For Leiner, her trip to Southeast Asia was a turning point. By her own description, her hometown is a microcosm of the problem she sees in the country at large. “People in the States just think that if anyone had the opportunity to come to the United States they would. Like everybody wants to live here. When you travel to all these other places […] and see that people are happy where they are, it gives a whole new perspective.” Now, Leiner combines her love for travel with “the umbrella of happiness and optimism” to produce radiant images for her clients.
And word is spreading. Leiner recently returned from a trip to Spain working with influencers.
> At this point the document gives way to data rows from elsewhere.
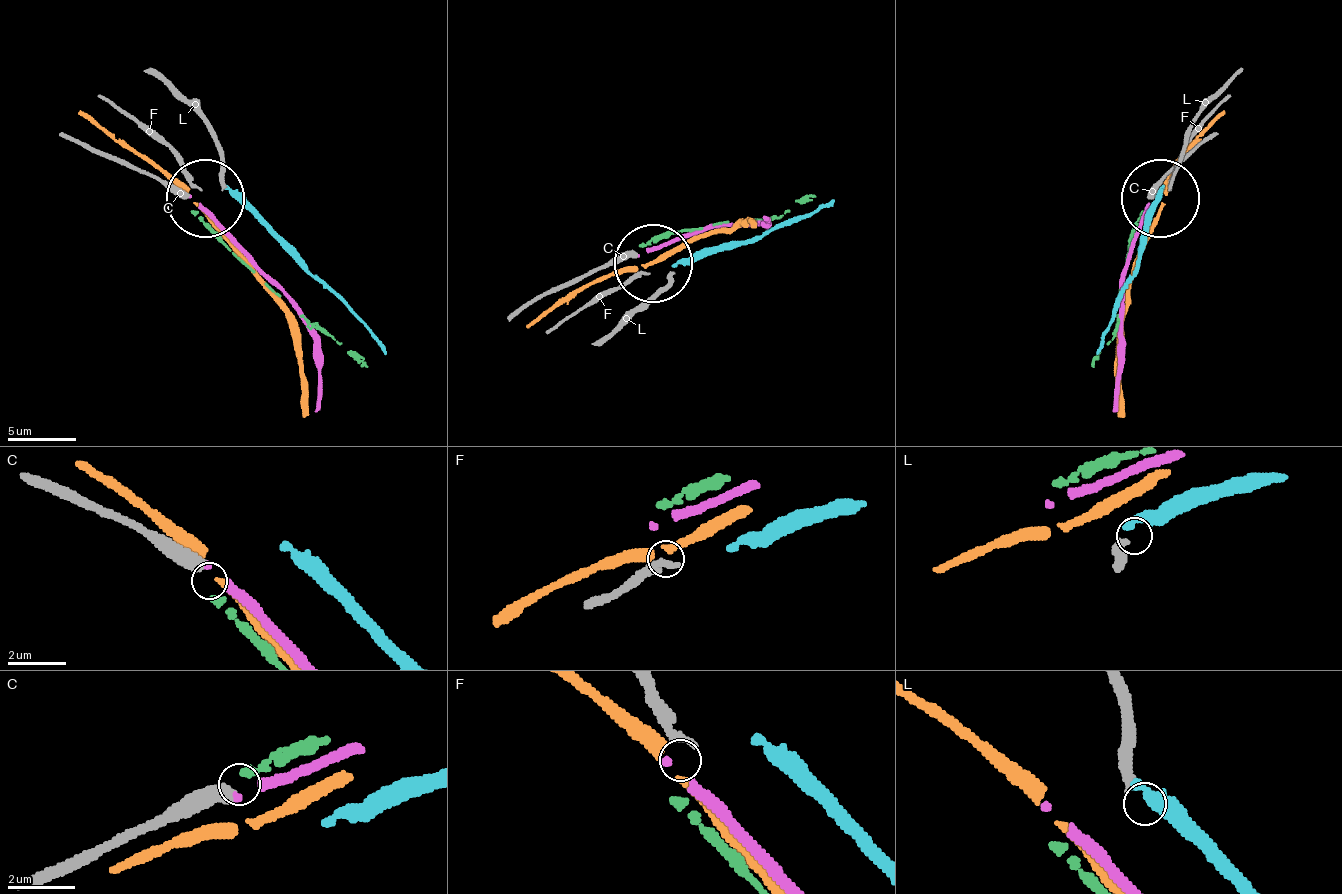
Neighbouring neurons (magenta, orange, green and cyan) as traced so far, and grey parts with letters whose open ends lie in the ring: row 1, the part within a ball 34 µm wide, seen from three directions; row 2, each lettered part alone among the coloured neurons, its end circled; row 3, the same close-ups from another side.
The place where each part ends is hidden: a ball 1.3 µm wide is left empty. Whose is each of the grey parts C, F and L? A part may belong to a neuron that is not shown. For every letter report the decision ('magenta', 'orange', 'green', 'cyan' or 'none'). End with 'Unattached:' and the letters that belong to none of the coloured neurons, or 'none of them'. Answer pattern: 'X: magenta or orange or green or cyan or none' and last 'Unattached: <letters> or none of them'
C: magenta
F: none
L: none
Unattached: F, L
Next summer, she’s covering a wedding in Italy.
With a warm, gregarious personality, Leiner naturally brings out the best in her clients, especially at wedding and engagement shoots. But it’s not all spontaneity. It’s also knowing how to act, what to say and when. “One of them is always nervous,” she says. “I tell them that their whole job is to look at her [or] look at him and make sure they’re smiling. Don’t look at the camera because I’m pretty irrelevant.” Another trick is to pretend to test the lighting at a distance. When they think she’s otherwise occupied, Leiner asks the couple to hold hands and walk toward her as if they’re “really drunk.”
Raised in a devoted family, Leiner certainly understands how her opportunity and privilege contribute to success as a photographer. “My dad is really supportive, my biggest fan. My mom too,” she says. Her first experience with photography was with her father’s camera on a cruise to Puerto Rico. When they docked in San Juan, her father asked if she wanted to wake up early to take pictures of the streets. She captured a beautiful image of a cat crossing the cobblestone street. “I took that picture and looked down into the viewfinder, and I was like ‘I think I like this, this is fun.’”
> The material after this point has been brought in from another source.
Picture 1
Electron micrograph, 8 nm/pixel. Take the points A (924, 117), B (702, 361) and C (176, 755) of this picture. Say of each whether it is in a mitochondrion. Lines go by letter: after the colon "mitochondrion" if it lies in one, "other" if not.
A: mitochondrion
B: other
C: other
A Nikon user, her reliable D610 just died last week. “It made it to a shutter count of about 190,000, and the expected shutter count is 150,000. We made it a long way,” she says. Now onto the D750, she chose the lighter DSLR to accommodate travel. She plans to upgrade again after graduation.
For now, however, there’s still a lot to consider. “I have all the resources, so what is my next step? I’ve thought a lot about it,” she says. She’s young, so there’s plenty of time to figure it out. If she doesn’t go into corporate advertising, Leiner would love to become a full time photographer with a variety of clients. “As long as it’s all under the encompassing idea of travel, adventure, happiness and working with people that I like, then I’m happy.”